Nonlinear Inversion of Potential-Field Data Using an Improved Genetic Algorithm

The genetic algorithm is useful for solving an inversion of complex nonlinear geophysical equations. The multi-point search of the genetic algorithm makes it easier to find a globally optimal solution and avoid falling into a local extremum. The search efficiency of the genetic algorithm is a key to producing successful solutions in a huge multi-parameter model space. The encoding mechanism of the genetic algorithm affects the searching processes in the evolution. Not all genetic operations perform perfectly in a search under either a binary or decimal encoding system. As such, a standard genetic algorithm (SGA) is sometimes unable to resolve an optimization problem such as a simple geophysical inversion. With the binary encoding system the operation of the crossover may produce more new individuals. The decimal encoding system, on the other hand, makes the mutation generate more new genes.
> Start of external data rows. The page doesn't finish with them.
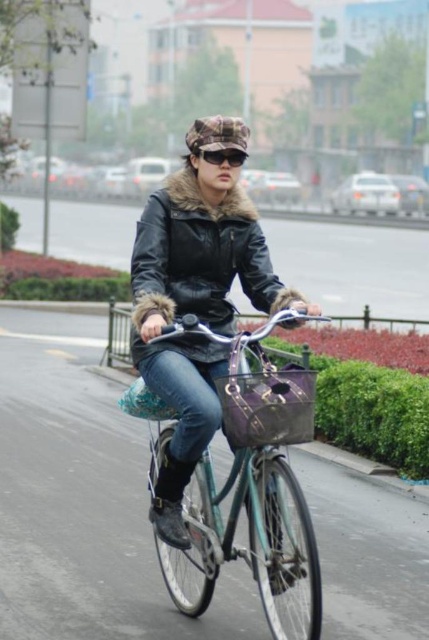
Question: From the image, what is the correct spatial relationship of teal metallic bicycle at center in relation to black matte sunglasses at center?

Choices:
 (A) right
 (B) left

Answer: (A)

Question: Which object is farther from the camera taking this photo?

Choices:
 (A) teal metallic bicycle at center
 (B) black matte sunglasses at center

Answer: (B)

Question: Which object is farther from the camera taking this photo?

Choices:
 (A) teal metallic bicycle at center
 (B) black matte sunglasses at center

Answer: (B)

Question: Is the position of teal metallic bicycle at center more distant than that of black matte sunglasses at center?

Choices:
 (A) no
 (B) yes

Answer: (A)

Question: Which point is farther to the camera?

Choices:
 (A) black matte sunglasses at center
 (B) teal metallic bicycle at center

Answer: (A)

Question: Does teal metallic bicycle at center have a smaller size compared to black matte sunglasses at center?

Choices:
 (A) no
 (B) yes

Answer: (A)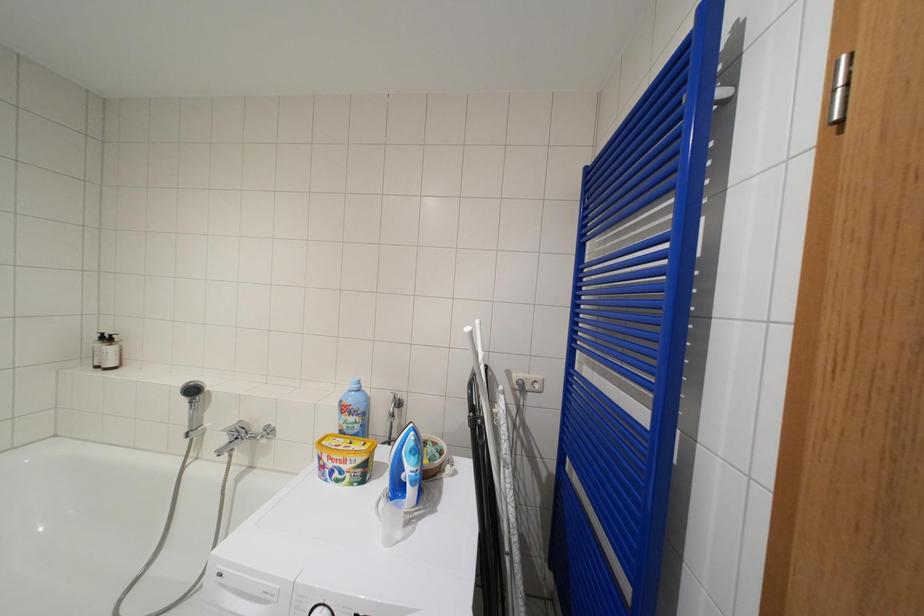
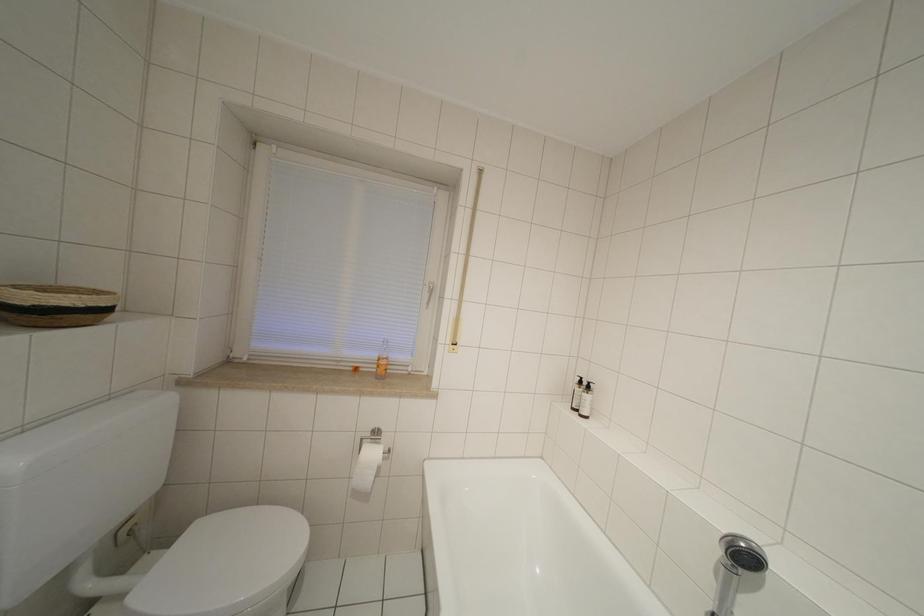
Question: The first image is from the beginning of the video and the second image is from the end. How did the camera likely rotate when shooting the video?

Choices:
 (A) Left
 (B) Right
 (C) Up
 (D) Down

Answer: (A)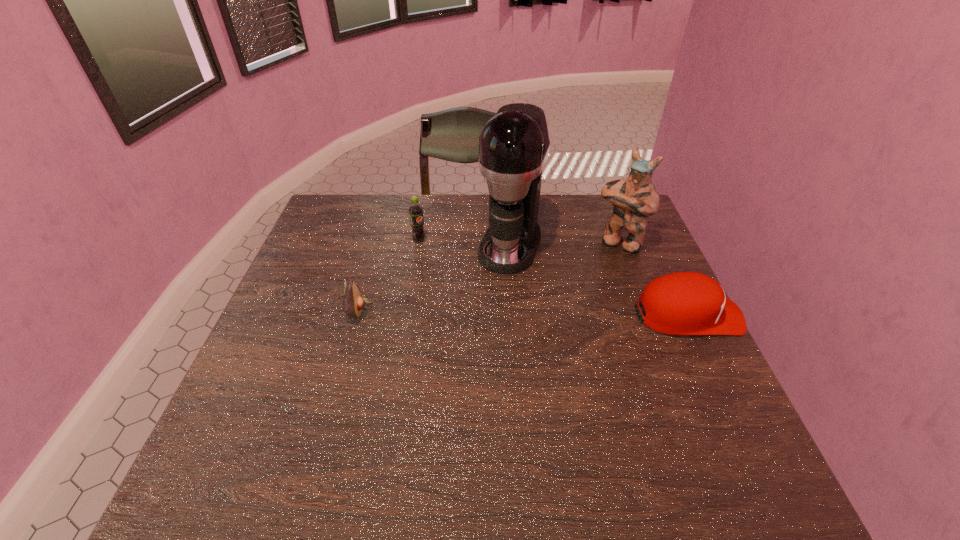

This paper discusses approaches of exploiting the search potentials of genetic operations with different encoding systems and presents a hybrid-encoding mechanism for the genetic algorithm. This is referred to as the hybrid-encoding genetic algorithm (HEGA). The method is based on the routine in which the mutation operation is executed in decimal code and other operations in binary code. HEGA guarantees the birth of better genes by mutation processing with a high probability, so that it is beneficial for resolving the inversions of complicated problems. Synthetic and real-world examples demonstrate the advantages of using HEGA in the inversion of potential-field data.